Ray Romano and Patricia Heaton are backing their “Everybody Loves Raymond” co-star Brad Garrett when it comes to refusing to do a reboot of the beloved CBS sitcom, which ran for nine seasons and 210 episodes between 1996 and 2005.
“No, there won’t be a reboot,” Romano told the New York Post point blank while marking the sitcom’s 30th anniversary. “The obvious is Peter [Boyle] and Doris [Roberts] and one of the kids — they’re no longer with us. We’re all heartbroken. They’re a big part of the show, the dynamic. Without them, I don’t know what the dynamic is. We love the show too much, we respect it too much to even try to do it.”

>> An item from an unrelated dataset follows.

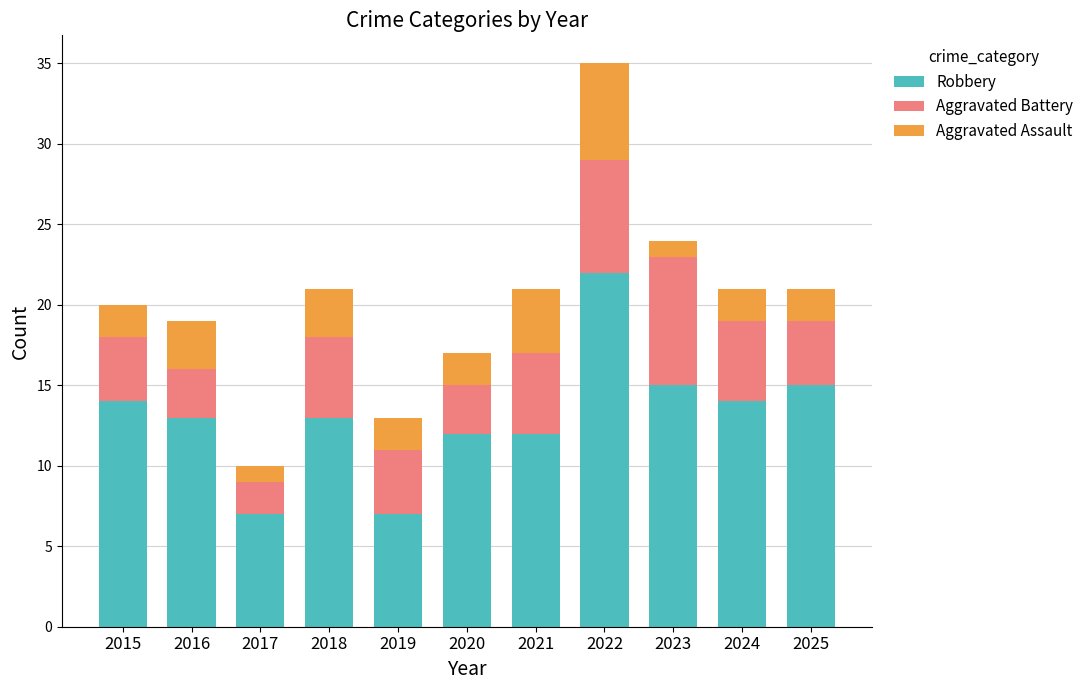

At which category is the sum across all series the highest?

2022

Boyle and Roberts, who played Romano’s on-screen parents Frank and Marie, died in 2006 and 2016, respectively. Sawyer Sweeten, who played one of Romano’s twin sons, died in 2015 at 19 years old.
“To try to do it again without the cast members that we’ve lost would be a disservice to the show,” Heaton added. “You shouldn’t try to go back and redo something that is pretty much perfect. We need to just leave it there and let people enjoy it for what it was.”

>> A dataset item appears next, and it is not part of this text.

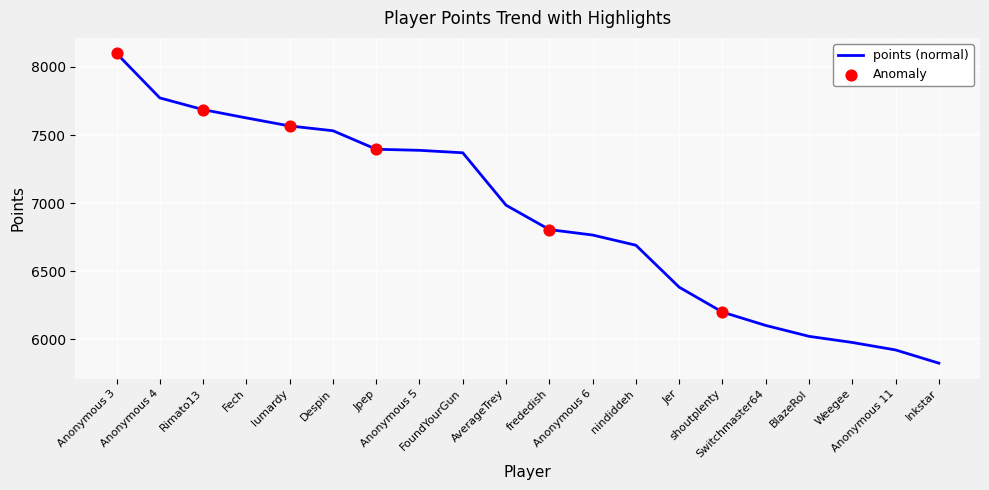

Which has a higher value, Inkstar or Anonymous 4?

Anonymous 4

Heaton argued that Romano and “Everybody Loves Raymond” creator Philip Rosenthal chose to end the series after nine seasons because “they felt like they’d really done all of the stories,” adding: “They have a lot of integrity in that way. The network would have wanted us to go for three more years, but they didn’t want to run the show into the ground.”
Cast member Brad Garrett told People earlier this month that a reboot could never happen because “there is no show without the parents. They were the catalyst, and to do anything that would resemble that wouldn’t be right to the audiences or the loyal fan base. And it was about those two families, and you can’t get around that.”